"To the bone" e a conversa em torno dos distúrbios alimentares
"To the bone" é um filme produzido pela Netflix que estreou mundialmente a 14 de Julho deste ano e nos conta a história de Ellen (numa magnífica interpretação de Lily Collins), uma rapariga de 20 anos que sofre de anorexia e já fez alguns tratamentos mal-sucedidos para superar a sua condição. Ellen está muito magra, já não tem o período e sofre ainda de lanugo, excesso de pêlos nos braços por défice nutricional (o que faz o corpo produzi-los em demasia para manter a sua temperatura corporal constante). Para além disso, a espinha começa a ficar danificada por fazer abdominais à noite obsessivamente. Tudo isto lhe é dito pelo médico William Beckham (Keanu Reeves, num brilhante papel) que se assume como um clínico diferente dos outros e propõe à jovem uma sessão de terapia familiar que acaba por não obter os resultados desejados. Ellen concorda em ir viver para uma casa com outros jovens com distúrbios alimentares, num tratamento supervisionado de perto por Beckham. Para além da anorexia, há jovens na habitação a sofrerem de bulimia, que usam laxantes ou que apenas provam a comida para a deitarem fora. Em comum, têm a contagem compulsiva de calorias, o verem-se a si mesmos como na terceira pessoa e o nervosismo descontrolado que sentem no momento das pesagens.

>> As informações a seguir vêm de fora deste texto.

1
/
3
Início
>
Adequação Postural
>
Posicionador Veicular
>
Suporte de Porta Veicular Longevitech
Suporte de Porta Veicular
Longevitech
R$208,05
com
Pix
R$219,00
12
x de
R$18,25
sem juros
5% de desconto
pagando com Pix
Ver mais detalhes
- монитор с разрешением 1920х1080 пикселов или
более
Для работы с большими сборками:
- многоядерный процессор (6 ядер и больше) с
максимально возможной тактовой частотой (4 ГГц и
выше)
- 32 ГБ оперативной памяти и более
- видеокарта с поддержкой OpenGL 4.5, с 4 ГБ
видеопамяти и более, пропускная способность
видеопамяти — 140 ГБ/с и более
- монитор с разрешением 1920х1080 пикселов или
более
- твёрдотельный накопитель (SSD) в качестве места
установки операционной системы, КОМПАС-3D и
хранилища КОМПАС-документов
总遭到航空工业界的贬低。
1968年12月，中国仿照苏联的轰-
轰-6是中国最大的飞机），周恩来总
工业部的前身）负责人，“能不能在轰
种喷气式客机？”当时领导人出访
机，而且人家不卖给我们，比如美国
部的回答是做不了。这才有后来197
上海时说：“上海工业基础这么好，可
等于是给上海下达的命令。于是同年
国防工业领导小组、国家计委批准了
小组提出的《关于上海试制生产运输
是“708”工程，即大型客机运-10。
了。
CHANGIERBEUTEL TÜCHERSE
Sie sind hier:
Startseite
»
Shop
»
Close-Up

Nunca conhecemos ao certo as razões porque Ellen desenvolve a doença. Sabemos que a família dela é não tradicional e tende à disfuncionalidade. Ellen vive com o pai e a madrasta e sua relação com a mãe, bipolar e lésbica, é por vezes conturbada. As pressões da sociedade são subentendidas como tendo desempenhado um papel assim como uma certa sensibilidade aguda de Ellen, que é artista visual e que ela escamoteia com cinismo. Nos seus desenhos, ou a palpar a circunferência dos seus braços, vemos uma pessoa, que não só está doente mas também à procura de si mesma.

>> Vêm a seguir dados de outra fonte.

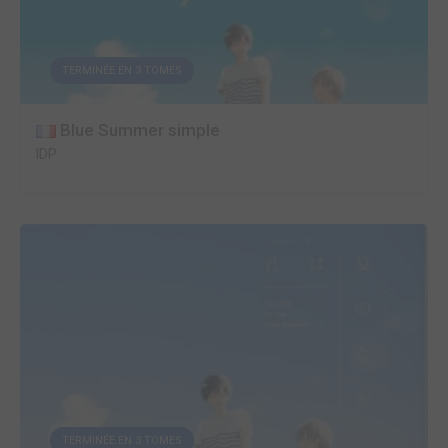
TERMINÉE EN 3 TOMES
Blue Summer simple
IDP
TERMINÉE EN 3 TOMES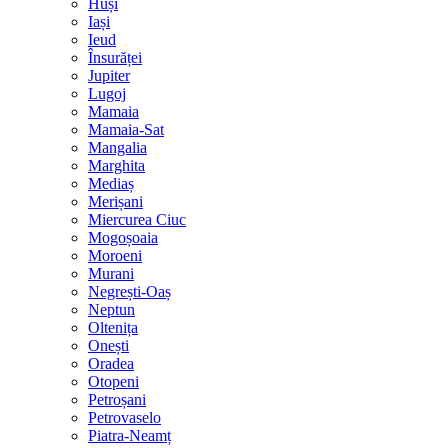
Huși
Iași
Ieud
Însurăței
Jupiter
Lugoj
Mamaia
Mamaia-Sat
Mangalia
Marghita
Mediaș
Merișani
Miercurea Ciuc
Mogoșoaia
Moroeni
Murani
Negrești-Oaș
Neptun
Oltenița
Onești
Oradea
Otopeni
Petroșani
Petrovaselo
Piatra-Neamț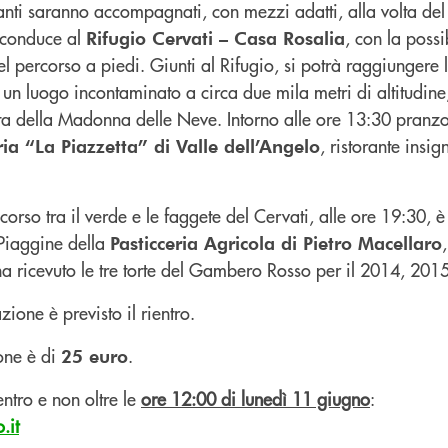
panti saranno accompagnati, con mezzi adatti, alla volta de
e conduce al
, con la possi
Rifugio Cervati – Casa Rosalia
el percorso a piedi. Giunti al Rifugio, si potrà raggiungere l
 un luogo incontaminato a circa due mila metri di altitudine,
ta della Madonna delle Neve. Intorno alle ore 13:30 pranzo
, ristorante insi
ia “La Piazzetta” di Valle dell’Angelo
orso tra il verde e le faggete del Cervati, alle ore 19:30, è
i Piaggine della
Pasticceria Agricola di Pietro Macellaro
o, ha ricevuto le tre torte del Gambero Rosso per il 2014, 20
ione è previsto il rientro.
one è di
.
25 euro
entro e non oltre le
ore 12:00 di lunedì 11 giugno
:
.it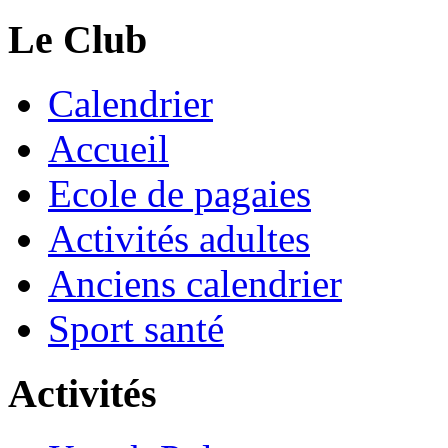
Le Club
Calendrier
Accueil
Ecole de pagaies
Activités adultes
Anciens calendrier
Sport santé
Activités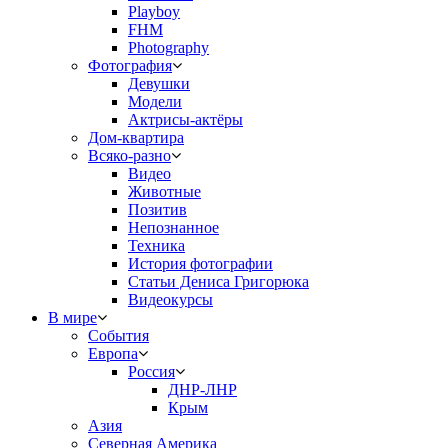
Playboy
FHM
Photography
Фотография
Девушки
Модели
Актрисы-актёры
Дом-квартира
Всяко-разно
Видео
Животные
Позитив
Непознанное
Техника
История фотографии
Статьи Дениса Григорюка
Видеокурсы
В мире
События
Европа
Россия
ДНР-ЛНР
Крым
Азия
Северная Америка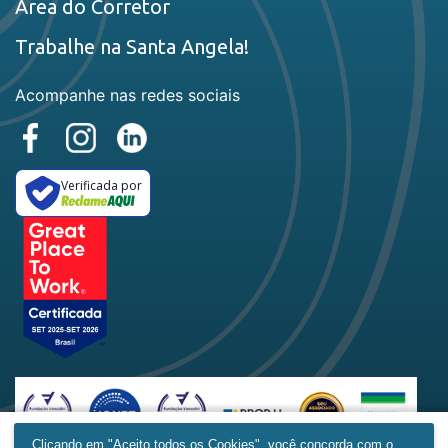
Área do Corretor
Trabalhe na Santa Angela!
Acompanhe nas redes sociais
Verificada por
Clicando em "Aceito todos os Cookies", você concorda com o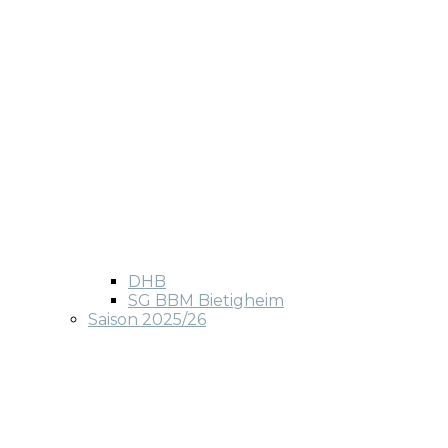
DHB
SG BBM Bietigheim
Saison 2025/26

"To the bone" foi criticado por alegadamente representar os distúrbios alimentares como glamourosos. Não é, de todo, o que vejo ao analisar a película. Primeiro que tudo, numa sociedade especialista em relegar problemas sérios e potencialmente fatais de saúde para debaixo do tapete, há que reconhecer a "To the bone", todo o mérito por trazer a conversa para os distúrbios alimentares. Reconheço ainda a coragem da sua realizadora, Marti Noxon, de escrever e dirigir todo um filme centrado no assunto. É de realçar ainda que tanto Marti como Lily Collins, a protagonista do filme travaram uma batalha contra distúrbios alimentares, da qual felizmente saíram vencedoras pelo que este é um trabalho feito com paixão e honestidade, com o objectivo de elucidar o público sobre estas doenças e potencialmente ajudar outras pessoas. Seria muito difícil retratar os distúrbios alimentares sem ser gráfico de alguma forma, afinal a nossa cultura é visual e o cinema é uma síntese de artes que prima pelo impacto das imagens, pelo que considero o corpo de Ellen como um necessário reflexo ilustrativo da sua doença. Em último lugar, "To the bone" versa como os corpos são extensões de nós mas como a nossa finalidade principal deve ser abraçar a vida em tudo o que ela tem para oferecer. Distúrbios alimentares são mais que problemas de saúde físicos e psíquicos, são uma questão de identidade, do nosso lugar no mundo. Envolvem questões com que qualquer pessoa se defronta, tenha ou não qualquer tipo de distúrbio alimentar.
"To the bone" mostra o que deve ser mostrado, não normaliza o que não deve ser normalizado mas trata um tema muito complexo com respeito e carinho, iluminando um caminho de esperança.